[[ Provided material open ]]
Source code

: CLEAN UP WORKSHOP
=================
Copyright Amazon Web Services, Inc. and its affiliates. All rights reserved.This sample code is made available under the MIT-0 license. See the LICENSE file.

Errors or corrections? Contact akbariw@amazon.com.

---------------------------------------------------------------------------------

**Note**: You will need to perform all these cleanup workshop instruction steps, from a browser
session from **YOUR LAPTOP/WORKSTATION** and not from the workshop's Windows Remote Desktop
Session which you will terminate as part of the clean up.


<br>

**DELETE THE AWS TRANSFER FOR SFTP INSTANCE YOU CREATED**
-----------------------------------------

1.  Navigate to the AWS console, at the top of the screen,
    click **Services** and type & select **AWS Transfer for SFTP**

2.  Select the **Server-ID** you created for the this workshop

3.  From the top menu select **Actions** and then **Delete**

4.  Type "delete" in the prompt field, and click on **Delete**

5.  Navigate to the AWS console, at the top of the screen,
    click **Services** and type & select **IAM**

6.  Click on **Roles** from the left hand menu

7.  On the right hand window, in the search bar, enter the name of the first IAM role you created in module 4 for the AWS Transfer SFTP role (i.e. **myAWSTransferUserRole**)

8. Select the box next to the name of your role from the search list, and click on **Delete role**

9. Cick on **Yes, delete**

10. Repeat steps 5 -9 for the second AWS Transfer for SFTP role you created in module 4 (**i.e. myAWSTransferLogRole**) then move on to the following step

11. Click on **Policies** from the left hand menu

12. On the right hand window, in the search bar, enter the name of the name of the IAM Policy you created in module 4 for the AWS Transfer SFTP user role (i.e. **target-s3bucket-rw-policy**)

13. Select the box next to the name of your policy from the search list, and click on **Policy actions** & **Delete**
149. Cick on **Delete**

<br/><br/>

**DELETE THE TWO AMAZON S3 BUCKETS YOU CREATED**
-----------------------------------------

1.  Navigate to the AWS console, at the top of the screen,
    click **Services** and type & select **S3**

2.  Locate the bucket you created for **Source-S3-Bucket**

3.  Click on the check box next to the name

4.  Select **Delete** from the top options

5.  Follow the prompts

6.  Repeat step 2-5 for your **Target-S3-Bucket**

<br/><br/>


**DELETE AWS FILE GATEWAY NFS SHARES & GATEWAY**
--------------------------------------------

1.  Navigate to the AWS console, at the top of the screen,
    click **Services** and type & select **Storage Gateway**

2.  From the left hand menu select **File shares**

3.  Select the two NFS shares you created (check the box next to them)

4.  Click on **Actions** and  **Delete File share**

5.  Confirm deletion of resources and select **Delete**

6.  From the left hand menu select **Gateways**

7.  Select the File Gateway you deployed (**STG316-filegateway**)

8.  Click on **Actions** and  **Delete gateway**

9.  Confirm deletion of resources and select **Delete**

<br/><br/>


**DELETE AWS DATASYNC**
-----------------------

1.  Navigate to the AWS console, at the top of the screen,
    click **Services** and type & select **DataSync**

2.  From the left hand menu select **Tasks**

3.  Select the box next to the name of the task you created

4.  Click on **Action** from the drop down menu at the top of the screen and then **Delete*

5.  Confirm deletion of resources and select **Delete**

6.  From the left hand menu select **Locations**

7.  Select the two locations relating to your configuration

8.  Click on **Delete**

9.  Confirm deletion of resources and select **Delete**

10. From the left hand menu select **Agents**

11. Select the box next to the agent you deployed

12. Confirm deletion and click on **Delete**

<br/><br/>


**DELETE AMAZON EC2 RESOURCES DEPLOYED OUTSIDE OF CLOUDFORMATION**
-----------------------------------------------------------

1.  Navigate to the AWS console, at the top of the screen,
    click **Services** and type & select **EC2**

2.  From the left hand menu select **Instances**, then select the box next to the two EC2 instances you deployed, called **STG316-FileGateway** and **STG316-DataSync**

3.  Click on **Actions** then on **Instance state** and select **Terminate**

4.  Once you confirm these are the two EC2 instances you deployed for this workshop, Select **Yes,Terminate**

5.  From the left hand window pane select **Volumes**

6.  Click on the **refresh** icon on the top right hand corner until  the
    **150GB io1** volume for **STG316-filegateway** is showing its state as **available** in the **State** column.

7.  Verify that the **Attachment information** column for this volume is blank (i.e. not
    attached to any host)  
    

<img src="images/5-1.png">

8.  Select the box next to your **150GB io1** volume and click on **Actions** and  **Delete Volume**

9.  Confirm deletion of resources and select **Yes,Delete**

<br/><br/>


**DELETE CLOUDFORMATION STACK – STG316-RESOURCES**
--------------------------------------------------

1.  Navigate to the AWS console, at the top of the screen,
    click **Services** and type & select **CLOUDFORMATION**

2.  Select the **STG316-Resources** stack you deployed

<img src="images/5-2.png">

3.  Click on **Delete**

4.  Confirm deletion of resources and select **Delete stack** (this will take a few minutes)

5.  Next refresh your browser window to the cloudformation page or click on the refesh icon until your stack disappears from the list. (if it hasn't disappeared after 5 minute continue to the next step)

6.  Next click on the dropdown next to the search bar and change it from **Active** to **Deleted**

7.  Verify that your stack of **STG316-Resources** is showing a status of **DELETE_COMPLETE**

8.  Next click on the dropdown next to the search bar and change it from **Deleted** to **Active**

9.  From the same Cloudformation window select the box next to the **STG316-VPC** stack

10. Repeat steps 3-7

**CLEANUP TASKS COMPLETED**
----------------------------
[[ Provided material closed ]]
Task prompt: Please quote all of the material above verbatim, line for line.

Result below:
Source code

: CLEAN UP WORKSHOP
=================
Copyright Amazon Web Services, Inc. and its affiliates. All rights reserved.This sample code is made available under the MIT-0 license. See the LICENSE file.

Errors or corrections? Contact akbariw@amazon.com.

---------------------------------------------------------------------------------

**Note**: You will need to perform all these cleanup workshop instruction steps, from a browser
session from **YOUR LAPTOP/WORKSTATION** and not from the workshop's Windows Remote Desktop
Session which you will terminate as part of the clean up.


<br>

**DELETE THE AWS TRANSFER FOR SFTP INSTANCE YOU CREATED**
-----------------------------------------

1.  Navigate to the AWS console, at the top of the screen,
    click **Services** and type & select **AWS Transfer for SFTP**

2.  Select the **Server-ID** you created for the this workshop

3.  From the top menu select **Actions** and then **Delete**

4.  Type "delete" in the prompt field, and click on **Delete**

5.  Navigate to the AWS console, at the top of the screen,
    click **Services** and type & select **IAM**

6.  Click on **Roles** from the left hand menu

7.  On the right hand window, in the search bar, enter the name of the first IAM role you created in module 4 for the AWS Transfer SFTP role (i.e. **myAWSTransferUserRole**)

8. Select the box next to the name of your role from the search list, and click on **Delete role**

9. Cick on **Yes, delete**

10. Repeat steps 5 -9 for the second AWS Transfer for SFTP role you created in module 4 (**i.e. myAWSTransferLogRole**) then move on to the following step

11. Click on **Policies** from the left hand menu

12. On the right hand window, in the search bar, enter the name of the name of the IAM Policy you created in module 4 for the AWS Transfer SFTP user role (i.e. **target-s3bucket-rw-policy**)

13. Select the box next to the name of your policy from the search list, and click on **Policy actions** & **Delete**
149. Cick on **Delete**

<br/><br/>

**DELETE THE TWO AMAZON S3 BUCKETS YOU CREATED**
-----------------------------------------

1.  Navigate to the AWS console, at the top of the screen,
    click **Services** and type & select **S3**

2.  Locate the bucket you created for **Source-S3-Bucket**

3.  Click on the check box next to the name

4.  Select **Delete** from the top options

5.  Follow the prompts

6.  Repeat step 2-5 for your **Target-S3-Bucket**

<br/><br/>


**DELETE AWS FILE GATEWAY NFS SHARES & GATEWAY**
--------------------------------------------

1.  Navigate to the AWS console, at the top of the screen,
    click **Services** and type & select **Storage Gateway**

2.  From the left hand menu select **File shares**

3.  Select the two NFS shares you created (check the box next to them)

4.  Click on **Actions** and  **Delete File share**

5.  Confirm deletion of resources and select **Delete**

6.  From the left hand menu select **Gateways**

7.  Select the File Gateway you deployed (**STG316-filegateway**)

8.  Click on **Actions** and  **Delete gateway**

9.  Confirm deletion of resources and select **Delete**

<br/><br/>


**DELETE AWS DATASYNC**
-----------------------

1.  Navigate to the AWS console, at the top of the screen,
    click **Services** and type & select **DataSync**

2.  From the left hand menu select **Tasks**

3.  Select the box next to the name of the task you created

4.  Click on **Action** from the drop down menu at the top of the screen and then **Delete*

5.  Confirm deletion of resources and select **Delete**

6.  From the left hand menu select **Locations**

7.  Select the two locations relating to your configuration

8.  Click on **Delete**

9.  Confirm deletion of resources and select **Delete**

10. From the left hand menu select **Agents**

11. Select the box next to the agent you deployed

12. Confirm deletion and click on **Delete**

<br/><br/>


**DELETE AMAZON EC2 RESOURCES DEPLOYED OUTSIDE OF CLOUDFORMATION**
-----------------------------------------------------------

1.  Navigate to the AWS console, at the top of the screen,
    click **Services** and type & select **EC2**

2.  From the left hand menu select **Instances**, then select the box next to the two EC2 instances you deployed, called **STG316-FileGateway** and **STG316-DataSync**

3.  Click on **Actions** then on **Instance state** and select **Terminate**

4.  Once you confirm these are the two EC2 instances you deployed for this workshop, Select **Yes,Terminate**

5.  From the left hand window pane select **Volumes**

6.  Click on the **refresh** icon on the top right hand corner until  the
    **150GB io1** volume for **STG316-filegateway** is showing its state as **available** in the **State** column.

7.  Verify that the **Attachment information** column for this volume is blank (i.e. not
    attached to any host)  
    

<img src="images/5-1.png">

8.  Select the box next to your **150GB io1** volume and click on **Actions** and  **Delete Volume**

9.  Confirm deletion of resources and select **Yes,Delete**

<br/><br/>


**DELETE CLOUDFORMATION STACK – STG316-RESOURCES**
--------------------------------------------------

1.  Navigate to the AWS console, at the top of the screen,
    click **Services** and type & select **CLOUDFORMATION**

2.  Select the **STG316-Resources** stack you deployed

<img src="images/5-2.png">

3.  Click on **Delete**

4.  Confirm deletion of resources and select **Delete stack** (this will take a few minutes)

5.  Next refresh your browser window to the cloudformation page or click on the refesh icon until your stack disappears from the list. (if it hasn't disappeared after 5 minute continue to the next step)

6.  Next click on the dropdown next to the search bar and change it from **Active** to **Deleted**

7.  Verify that your stack of **STG316-Resources** is showing a status of **DELETE_COMPLETE**

8.  Next click on the dropdown next to the search bar and change it from **Deleted** to **Active**

9.  From the same Cloudformation window select the box next to the **STG316-VPC** stack

10. Repeat steps 3-7

**CLEANUP TASKS COMPLETED**
----------------------------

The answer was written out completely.